Cioè il disimpegno militare americano nel vecchio continente?
«Sicuramente è un periodo in cui i bilanci dello Stato – penso al nostro, a quello italiano, ma non solo – avranno difficoltà a rispondere all’esigenza di mettere insieme un armamento comune. Che poi come dice Mario Draghi, se ci fosse un sistema europeo di difesa realizzeremmo tutti delle economie di scala. Se l’America dovesse decidere, e i segnali ci sono, di chiudere l’ombrello, dovremmo correre ai ripari. E per avere una difesa comune manca il presupposto di avere una politica estera comune. Ecco che dietro a ogni crisi c’è il rovescio della medaglia di una nuova opportunità».
Il gendarme del mondo non si può dimettere su due piedi, e tantomeno per fare posto al guru di X?
«Neanche a Trump conviene. Perché comunque, se è vera la telefonata di Trump a Putin, e io tendo a credere al Washington Post, sembra che da quella siano arrivati termini di avvertimento al Cremlino. Dove l’indicazione non è “mi sto ritirando”. Difficile dare una lettura compiuta dei segnali, anche contraddittori, che filtrano dalle prime avvisaglie della presidenza Trump».
La stabilità italiana fa del governo Meloni l’interlocutore privilegiato di Trump?

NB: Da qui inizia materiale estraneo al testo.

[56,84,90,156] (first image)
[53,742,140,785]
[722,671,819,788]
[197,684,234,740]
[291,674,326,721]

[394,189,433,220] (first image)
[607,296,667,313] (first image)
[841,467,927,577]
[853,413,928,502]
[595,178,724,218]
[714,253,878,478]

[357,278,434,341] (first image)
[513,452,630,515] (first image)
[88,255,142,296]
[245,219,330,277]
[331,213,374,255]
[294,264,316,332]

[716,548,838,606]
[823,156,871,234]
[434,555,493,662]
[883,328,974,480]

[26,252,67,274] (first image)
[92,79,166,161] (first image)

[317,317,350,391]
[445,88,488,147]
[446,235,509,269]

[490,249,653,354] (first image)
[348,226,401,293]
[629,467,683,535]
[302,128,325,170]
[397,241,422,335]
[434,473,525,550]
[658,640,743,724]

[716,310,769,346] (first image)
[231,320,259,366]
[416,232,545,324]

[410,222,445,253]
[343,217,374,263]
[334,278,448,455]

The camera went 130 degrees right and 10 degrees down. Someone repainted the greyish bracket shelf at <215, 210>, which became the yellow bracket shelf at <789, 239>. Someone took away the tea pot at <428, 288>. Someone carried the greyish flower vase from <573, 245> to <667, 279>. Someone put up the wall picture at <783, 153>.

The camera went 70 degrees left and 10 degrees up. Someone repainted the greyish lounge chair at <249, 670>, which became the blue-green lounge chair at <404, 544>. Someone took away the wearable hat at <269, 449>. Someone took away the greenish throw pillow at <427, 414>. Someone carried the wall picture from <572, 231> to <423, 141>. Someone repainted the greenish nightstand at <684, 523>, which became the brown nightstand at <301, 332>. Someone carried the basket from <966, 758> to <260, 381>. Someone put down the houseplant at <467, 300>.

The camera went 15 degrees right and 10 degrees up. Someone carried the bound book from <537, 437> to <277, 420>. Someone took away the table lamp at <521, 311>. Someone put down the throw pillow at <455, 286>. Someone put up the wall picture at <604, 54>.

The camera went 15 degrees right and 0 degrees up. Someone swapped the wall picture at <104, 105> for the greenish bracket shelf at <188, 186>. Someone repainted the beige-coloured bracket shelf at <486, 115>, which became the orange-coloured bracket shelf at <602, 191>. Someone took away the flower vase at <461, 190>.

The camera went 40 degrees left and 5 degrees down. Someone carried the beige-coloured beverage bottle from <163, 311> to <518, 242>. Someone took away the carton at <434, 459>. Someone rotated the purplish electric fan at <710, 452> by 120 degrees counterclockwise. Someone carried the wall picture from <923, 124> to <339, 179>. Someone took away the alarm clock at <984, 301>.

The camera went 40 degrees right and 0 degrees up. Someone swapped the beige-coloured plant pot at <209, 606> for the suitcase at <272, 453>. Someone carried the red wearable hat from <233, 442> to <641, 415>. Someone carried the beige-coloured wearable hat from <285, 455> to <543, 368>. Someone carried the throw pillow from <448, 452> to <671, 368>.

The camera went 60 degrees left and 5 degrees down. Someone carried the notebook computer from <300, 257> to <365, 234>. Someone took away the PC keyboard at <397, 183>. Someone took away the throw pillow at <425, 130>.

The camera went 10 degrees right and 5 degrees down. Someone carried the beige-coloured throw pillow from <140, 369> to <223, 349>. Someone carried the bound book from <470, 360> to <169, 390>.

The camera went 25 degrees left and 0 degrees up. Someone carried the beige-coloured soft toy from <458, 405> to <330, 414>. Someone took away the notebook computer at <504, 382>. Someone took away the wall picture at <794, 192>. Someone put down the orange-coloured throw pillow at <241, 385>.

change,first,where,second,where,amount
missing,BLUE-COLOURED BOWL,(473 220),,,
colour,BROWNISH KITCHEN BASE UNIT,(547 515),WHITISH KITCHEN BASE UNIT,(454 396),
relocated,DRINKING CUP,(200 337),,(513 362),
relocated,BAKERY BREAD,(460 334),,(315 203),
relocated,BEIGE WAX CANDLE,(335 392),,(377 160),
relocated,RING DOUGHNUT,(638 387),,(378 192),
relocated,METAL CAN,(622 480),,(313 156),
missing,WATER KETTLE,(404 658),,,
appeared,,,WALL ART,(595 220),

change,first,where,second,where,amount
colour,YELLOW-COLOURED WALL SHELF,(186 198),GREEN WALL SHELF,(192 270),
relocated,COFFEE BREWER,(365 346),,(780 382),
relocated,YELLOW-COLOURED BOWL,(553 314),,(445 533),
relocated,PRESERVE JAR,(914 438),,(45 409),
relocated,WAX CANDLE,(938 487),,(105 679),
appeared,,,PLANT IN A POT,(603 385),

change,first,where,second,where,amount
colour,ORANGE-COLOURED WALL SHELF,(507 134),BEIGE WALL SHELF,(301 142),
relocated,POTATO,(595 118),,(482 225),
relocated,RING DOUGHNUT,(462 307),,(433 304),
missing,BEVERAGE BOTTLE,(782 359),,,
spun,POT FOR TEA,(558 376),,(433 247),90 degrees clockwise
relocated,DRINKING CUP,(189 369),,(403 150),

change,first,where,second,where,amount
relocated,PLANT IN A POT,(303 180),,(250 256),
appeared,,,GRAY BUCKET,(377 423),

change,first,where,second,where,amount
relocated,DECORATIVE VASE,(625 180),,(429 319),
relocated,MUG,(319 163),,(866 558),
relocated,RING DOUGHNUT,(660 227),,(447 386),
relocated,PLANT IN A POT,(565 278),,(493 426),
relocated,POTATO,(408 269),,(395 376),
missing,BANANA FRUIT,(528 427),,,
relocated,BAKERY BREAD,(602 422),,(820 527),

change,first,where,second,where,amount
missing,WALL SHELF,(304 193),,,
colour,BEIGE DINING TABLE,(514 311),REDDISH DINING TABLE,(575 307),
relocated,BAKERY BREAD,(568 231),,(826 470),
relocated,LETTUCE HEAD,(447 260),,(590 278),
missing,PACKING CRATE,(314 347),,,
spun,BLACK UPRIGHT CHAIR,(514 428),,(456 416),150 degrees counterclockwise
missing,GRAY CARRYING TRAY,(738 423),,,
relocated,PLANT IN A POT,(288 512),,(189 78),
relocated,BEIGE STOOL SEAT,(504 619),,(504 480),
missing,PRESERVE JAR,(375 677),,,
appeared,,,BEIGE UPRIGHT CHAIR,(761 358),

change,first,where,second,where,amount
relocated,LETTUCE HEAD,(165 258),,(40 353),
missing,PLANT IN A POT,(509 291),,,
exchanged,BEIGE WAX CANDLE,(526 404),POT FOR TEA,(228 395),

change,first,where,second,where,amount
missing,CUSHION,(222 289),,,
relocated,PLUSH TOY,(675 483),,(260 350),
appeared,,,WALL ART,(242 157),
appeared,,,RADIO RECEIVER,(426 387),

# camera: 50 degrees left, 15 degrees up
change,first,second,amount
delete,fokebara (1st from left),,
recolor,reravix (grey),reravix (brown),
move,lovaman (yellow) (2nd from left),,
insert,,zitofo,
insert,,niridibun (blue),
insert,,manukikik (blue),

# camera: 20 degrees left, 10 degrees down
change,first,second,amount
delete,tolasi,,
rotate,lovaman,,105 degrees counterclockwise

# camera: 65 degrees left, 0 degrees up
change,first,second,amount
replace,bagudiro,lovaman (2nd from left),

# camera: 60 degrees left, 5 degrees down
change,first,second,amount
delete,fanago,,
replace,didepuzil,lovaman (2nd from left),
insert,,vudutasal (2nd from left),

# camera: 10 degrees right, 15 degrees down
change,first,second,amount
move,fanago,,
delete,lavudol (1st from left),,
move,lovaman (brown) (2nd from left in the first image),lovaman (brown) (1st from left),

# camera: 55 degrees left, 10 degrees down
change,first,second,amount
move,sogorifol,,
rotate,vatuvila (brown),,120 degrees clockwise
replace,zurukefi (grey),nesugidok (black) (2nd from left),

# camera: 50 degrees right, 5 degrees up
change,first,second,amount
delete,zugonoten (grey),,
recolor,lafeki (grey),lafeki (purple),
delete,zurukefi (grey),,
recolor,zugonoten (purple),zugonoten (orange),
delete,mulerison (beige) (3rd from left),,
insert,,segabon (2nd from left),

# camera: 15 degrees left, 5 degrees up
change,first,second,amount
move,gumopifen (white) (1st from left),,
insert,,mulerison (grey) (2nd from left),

«Sì, Francia e Germania sono nei pasticci e noi siamo diventati il paese più stabile d’Europa. Grazie al pragmatismo e alla solidità della premier ma anche, si parva licet, alla insipienza delle opposizioni e dei suoi stessi alleati di maggioranza, che la rendono più forte. L’assenza di proposta alternativa è evidentemente la spinta che più aiuta Meloni. Finché manca una proposta alternativa riformista la politica rimane bloccata, e rimane in mano a lei».